Energy bill literacy warning for young Scots



EnergySavingTrust
Older generations are being urged to pass on their energy-saving tips as young people admit to being clueless about their bills.

Young Scottish bill payers claim they do not fully understand their energy bill or the terms that describe how much energy they use, according to the Energy Saving Trust public opinion tracker UK:Pulse.

Across the UK only seven per cent of under-35s say they fully understand their bill, with nearly 40 per cent unable to identify that electricity is measured in Kilowatt hours. By contrast, 18 per cent of over-55s say they fully understand their energy bill, while almost one in six older people (16 per cent) don’t know how energy is measured.

And while 84 per cent of Scottish households say they are willing to change their habits to save money on their energy bills – they currently waste more than £30 million a year on energy they don’t need to use.

The results come as the Energy Saving Trust publishes its list of 10 ‘quick wins’ to help people save energy and money in the home – and a digital quiz to put their knowledge about energy to the test.

Mike Thornton, director of Energy Saving Trust in Scotland, said: “Understanding your bill and how energy is used is vital to reducing overall domestic consumption. We have found a consistent difference in understanding of energy issues between age groups, one that is stronger than when we looked at this by gender or social background.

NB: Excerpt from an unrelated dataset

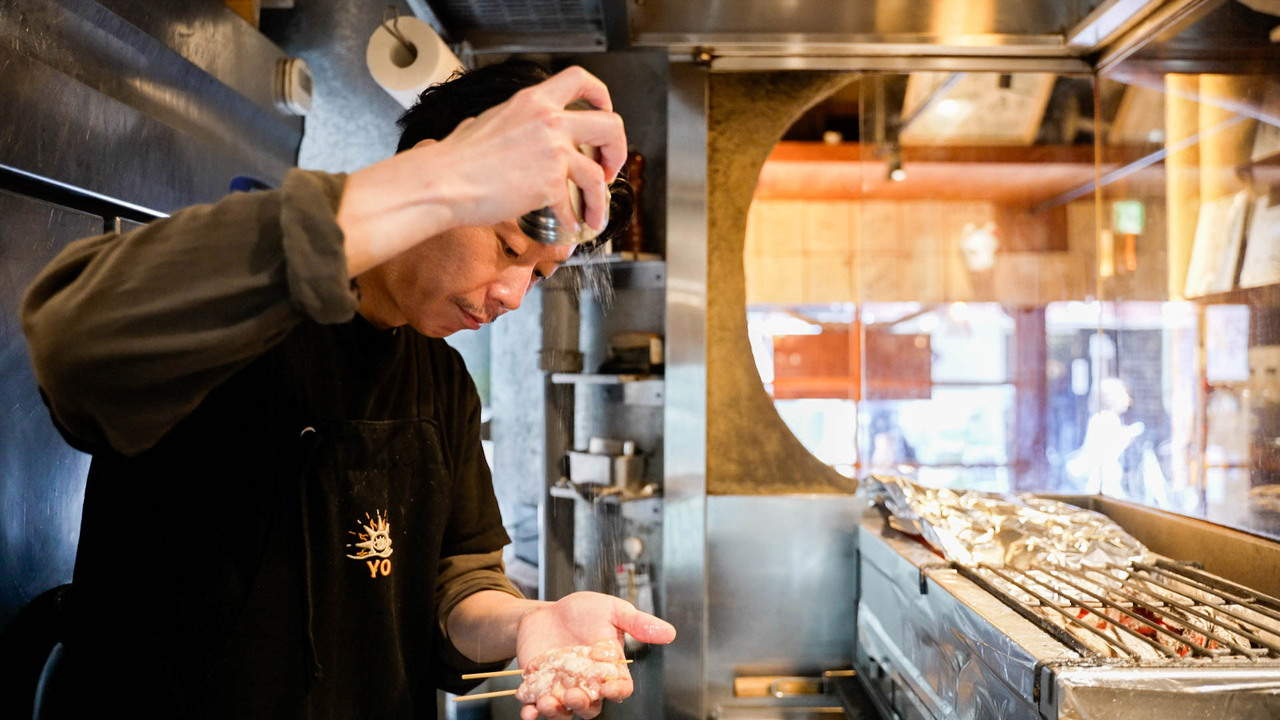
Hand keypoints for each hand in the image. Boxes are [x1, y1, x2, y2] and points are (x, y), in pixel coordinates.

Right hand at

“By making small changes to their daily routine, Scottish households can save themselves millions of pounds and prevent thousands of tonnes of CO2 escaping into the atmosphere.

“Leaving appliances on standby costs an unnecessary £20m every year and overfilling the kettle costs £4.1m. Even washing clothes at 30 degrees instead of higher temperatures could save Scotland homes £5.9m per year.”

The survey also showed that under-35s in the UK are twice as likely to own or be interested in owning smart heating controls to save money, but nearly a third (30 per cent) of interested young people said they’d like to have one only because it would be ‘fun to try’.

Mike added: “While devices like smart heating controls are great tools for helping people reduce their energy use, there is no substitute for understanding how your activity in the home affects your bills. We need to encourage young people to save energy too.”